Assignment
Copy, word for word, the lines of the listing below from the line with "Lenovo IdeaPad U410" up to and including the line with "This document was". Drop the pictures.

Supplied entries
◇ ◇ ◇ ◇

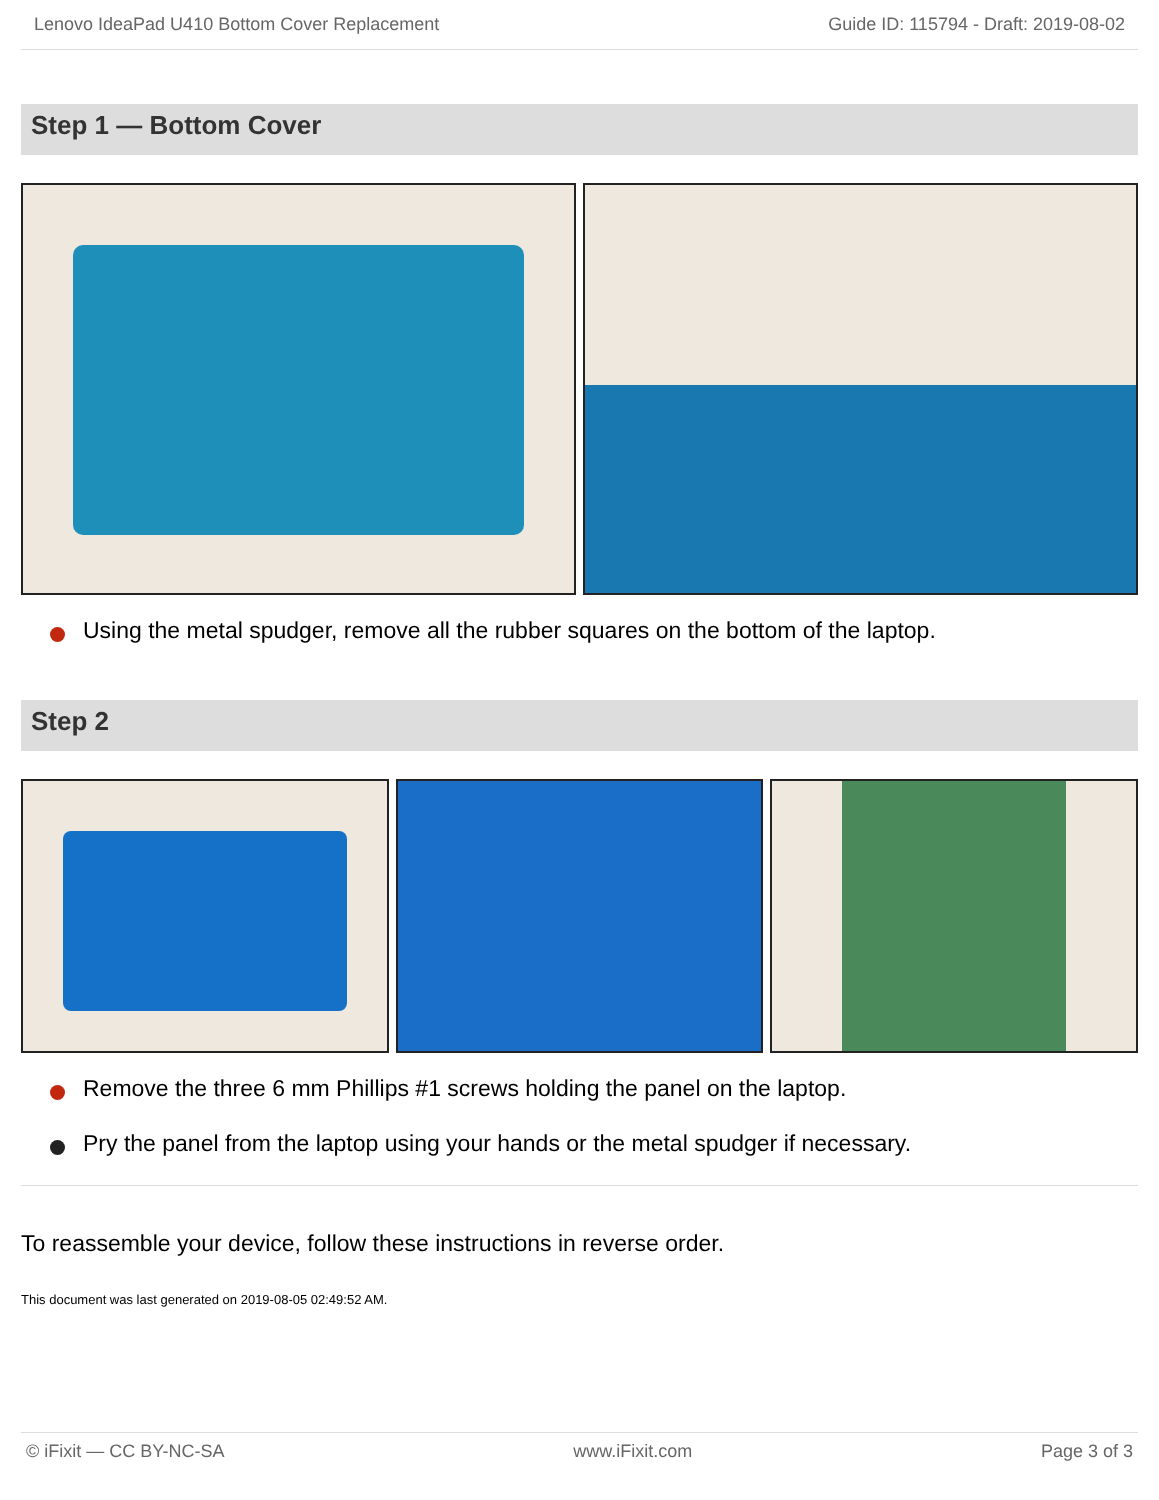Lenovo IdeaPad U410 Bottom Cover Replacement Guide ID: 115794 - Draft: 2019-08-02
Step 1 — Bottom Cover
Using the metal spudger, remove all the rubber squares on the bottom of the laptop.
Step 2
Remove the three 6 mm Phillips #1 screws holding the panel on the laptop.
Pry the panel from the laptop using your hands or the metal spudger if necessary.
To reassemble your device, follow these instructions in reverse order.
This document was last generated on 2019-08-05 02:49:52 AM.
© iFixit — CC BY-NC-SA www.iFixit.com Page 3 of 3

◇ ◇ ◇ ◇

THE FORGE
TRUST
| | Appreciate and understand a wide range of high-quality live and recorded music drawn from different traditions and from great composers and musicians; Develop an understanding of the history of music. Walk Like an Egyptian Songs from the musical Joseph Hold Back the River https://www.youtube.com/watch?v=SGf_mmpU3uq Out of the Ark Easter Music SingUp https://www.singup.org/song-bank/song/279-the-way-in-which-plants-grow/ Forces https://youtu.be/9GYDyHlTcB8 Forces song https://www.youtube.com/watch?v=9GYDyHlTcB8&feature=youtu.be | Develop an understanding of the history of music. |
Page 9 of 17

◇ ◇ ◇ ◇

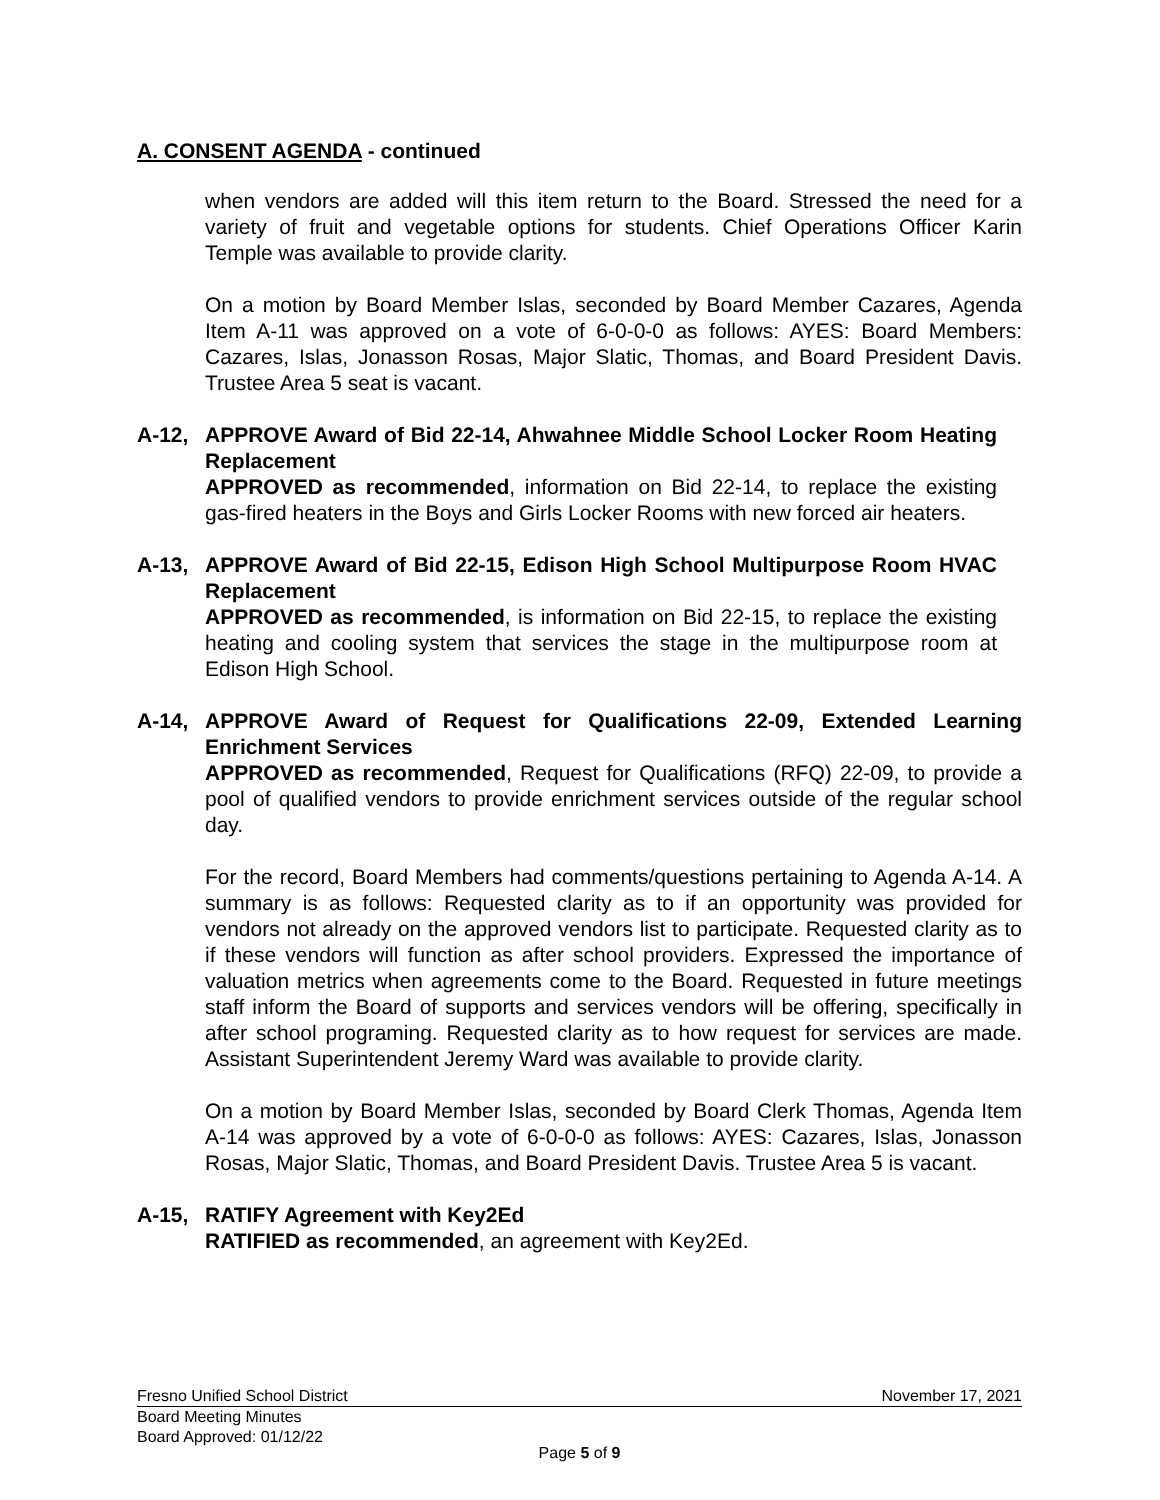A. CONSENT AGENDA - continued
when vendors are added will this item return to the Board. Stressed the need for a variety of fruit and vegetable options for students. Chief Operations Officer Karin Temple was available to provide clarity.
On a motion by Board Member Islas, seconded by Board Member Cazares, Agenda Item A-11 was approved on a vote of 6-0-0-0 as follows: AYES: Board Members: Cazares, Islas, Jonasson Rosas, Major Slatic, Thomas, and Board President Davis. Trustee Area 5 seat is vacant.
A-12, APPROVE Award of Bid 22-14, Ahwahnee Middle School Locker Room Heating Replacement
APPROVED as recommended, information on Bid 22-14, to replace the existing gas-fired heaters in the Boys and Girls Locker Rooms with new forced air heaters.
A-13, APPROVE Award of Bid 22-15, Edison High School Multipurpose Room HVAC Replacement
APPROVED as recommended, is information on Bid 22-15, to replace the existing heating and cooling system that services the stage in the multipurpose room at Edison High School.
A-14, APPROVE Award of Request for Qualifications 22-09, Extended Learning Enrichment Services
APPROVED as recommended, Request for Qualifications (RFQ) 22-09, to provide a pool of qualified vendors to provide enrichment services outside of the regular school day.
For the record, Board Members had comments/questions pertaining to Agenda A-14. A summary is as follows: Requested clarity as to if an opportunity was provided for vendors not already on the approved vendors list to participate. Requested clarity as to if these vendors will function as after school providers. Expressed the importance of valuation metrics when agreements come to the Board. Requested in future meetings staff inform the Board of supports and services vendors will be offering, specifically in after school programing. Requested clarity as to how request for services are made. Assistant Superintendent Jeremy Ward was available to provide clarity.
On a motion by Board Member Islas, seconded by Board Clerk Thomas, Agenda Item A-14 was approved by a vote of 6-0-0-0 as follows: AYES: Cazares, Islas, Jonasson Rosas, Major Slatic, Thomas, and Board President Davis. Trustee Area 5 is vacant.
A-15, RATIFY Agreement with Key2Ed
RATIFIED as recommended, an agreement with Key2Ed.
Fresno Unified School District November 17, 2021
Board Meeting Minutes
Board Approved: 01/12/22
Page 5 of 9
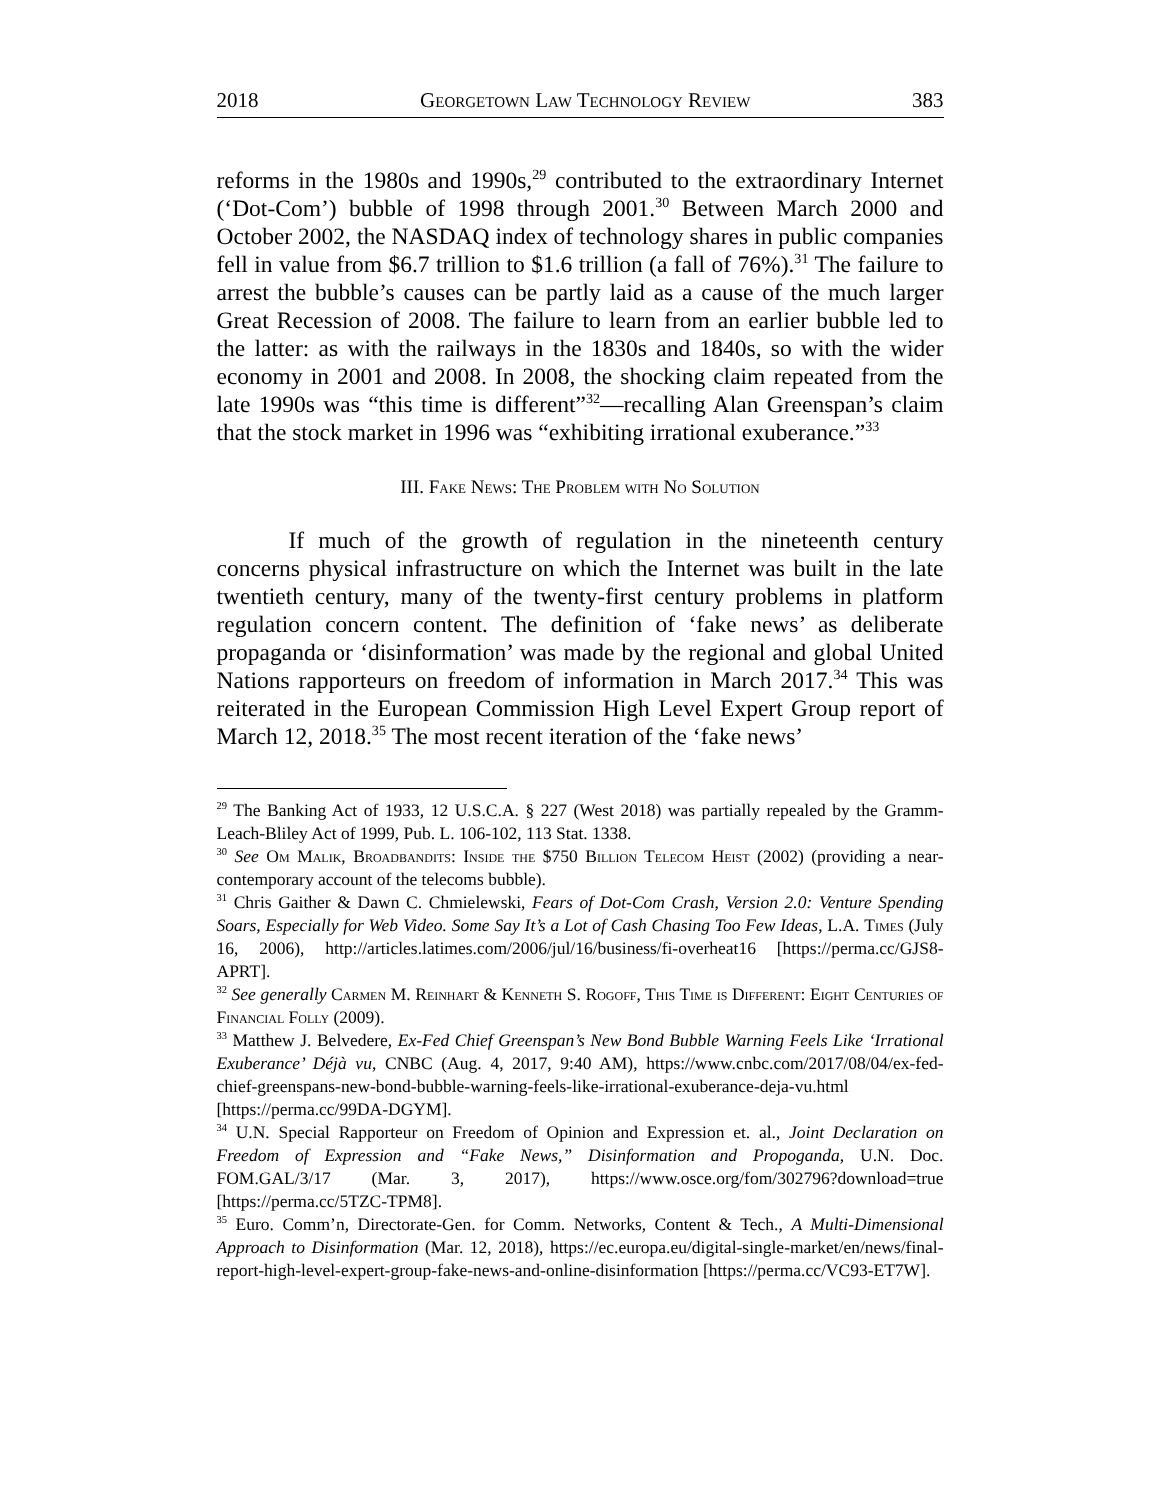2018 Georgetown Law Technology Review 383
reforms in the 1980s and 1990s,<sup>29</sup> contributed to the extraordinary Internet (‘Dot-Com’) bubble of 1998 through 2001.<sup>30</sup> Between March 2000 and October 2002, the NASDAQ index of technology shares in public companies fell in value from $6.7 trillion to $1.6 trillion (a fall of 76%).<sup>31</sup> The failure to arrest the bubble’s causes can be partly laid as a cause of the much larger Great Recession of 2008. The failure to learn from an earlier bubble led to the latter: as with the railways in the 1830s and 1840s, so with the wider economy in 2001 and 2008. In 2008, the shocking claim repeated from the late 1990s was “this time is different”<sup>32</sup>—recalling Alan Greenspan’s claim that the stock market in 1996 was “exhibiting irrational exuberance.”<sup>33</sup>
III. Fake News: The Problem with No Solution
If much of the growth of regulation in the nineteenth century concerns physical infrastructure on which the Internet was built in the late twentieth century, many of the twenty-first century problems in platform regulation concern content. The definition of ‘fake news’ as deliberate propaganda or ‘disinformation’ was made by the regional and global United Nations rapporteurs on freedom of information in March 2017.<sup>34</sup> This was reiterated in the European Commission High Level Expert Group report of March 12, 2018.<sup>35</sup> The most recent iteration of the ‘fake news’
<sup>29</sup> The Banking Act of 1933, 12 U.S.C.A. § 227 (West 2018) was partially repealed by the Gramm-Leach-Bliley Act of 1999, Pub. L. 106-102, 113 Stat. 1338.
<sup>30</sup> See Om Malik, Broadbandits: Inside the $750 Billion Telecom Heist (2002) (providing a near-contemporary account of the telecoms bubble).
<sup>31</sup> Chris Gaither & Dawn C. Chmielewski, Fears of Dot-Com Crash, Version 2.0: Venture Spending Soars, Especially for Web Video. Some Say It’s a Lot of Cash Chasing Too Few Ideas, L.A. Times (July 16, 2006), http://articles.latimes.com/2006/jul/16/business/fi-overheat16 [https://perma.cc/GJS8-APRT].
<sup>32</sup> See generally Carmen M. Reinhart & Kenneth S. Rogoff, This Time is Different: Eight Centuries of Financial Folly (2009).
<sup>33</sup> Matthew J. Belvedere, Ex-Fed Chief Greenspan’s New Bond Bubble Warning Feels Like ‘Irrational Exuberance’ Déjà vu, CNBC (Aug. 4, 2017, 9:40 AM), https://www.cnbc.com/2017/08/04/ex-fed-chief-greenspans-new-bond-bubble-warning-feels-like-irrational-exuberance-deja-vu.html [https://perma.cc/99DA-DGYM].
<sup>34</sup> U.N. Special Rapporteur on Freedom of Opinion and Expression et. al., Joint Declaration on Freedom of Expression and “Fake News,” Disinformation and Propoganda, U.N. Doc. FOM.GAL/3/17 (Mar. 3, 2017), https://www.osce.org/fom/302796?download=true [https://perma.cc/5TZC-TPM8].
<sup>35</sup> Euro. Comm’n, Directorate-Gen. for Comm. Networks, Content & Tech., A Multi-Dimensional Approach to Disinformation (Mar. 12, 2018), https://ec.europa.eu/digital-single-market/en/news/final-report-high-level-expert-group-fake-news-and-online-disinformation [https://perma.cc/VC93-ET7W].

◇ ◇ ◇ ◇

Answer area
Lenovo IdeaPad U410 Bottom Cover Replacement Guide ID: 115794 - Draft: 2019-08-02
Step 1 — Bottom Cover
Using the metal spudger, remove all the rubber squares on the bottom of the laptop.
Step 2
Remove the three 6 mm Phillips #1 screws holding the panel on the laptop.
Pry the panel from the laptop using your hands or the metal spudger if necessary.
To reassemble your device, follow these instructions in reverse order.
This document was last generated on 2019-08-05 02:49:52 AM.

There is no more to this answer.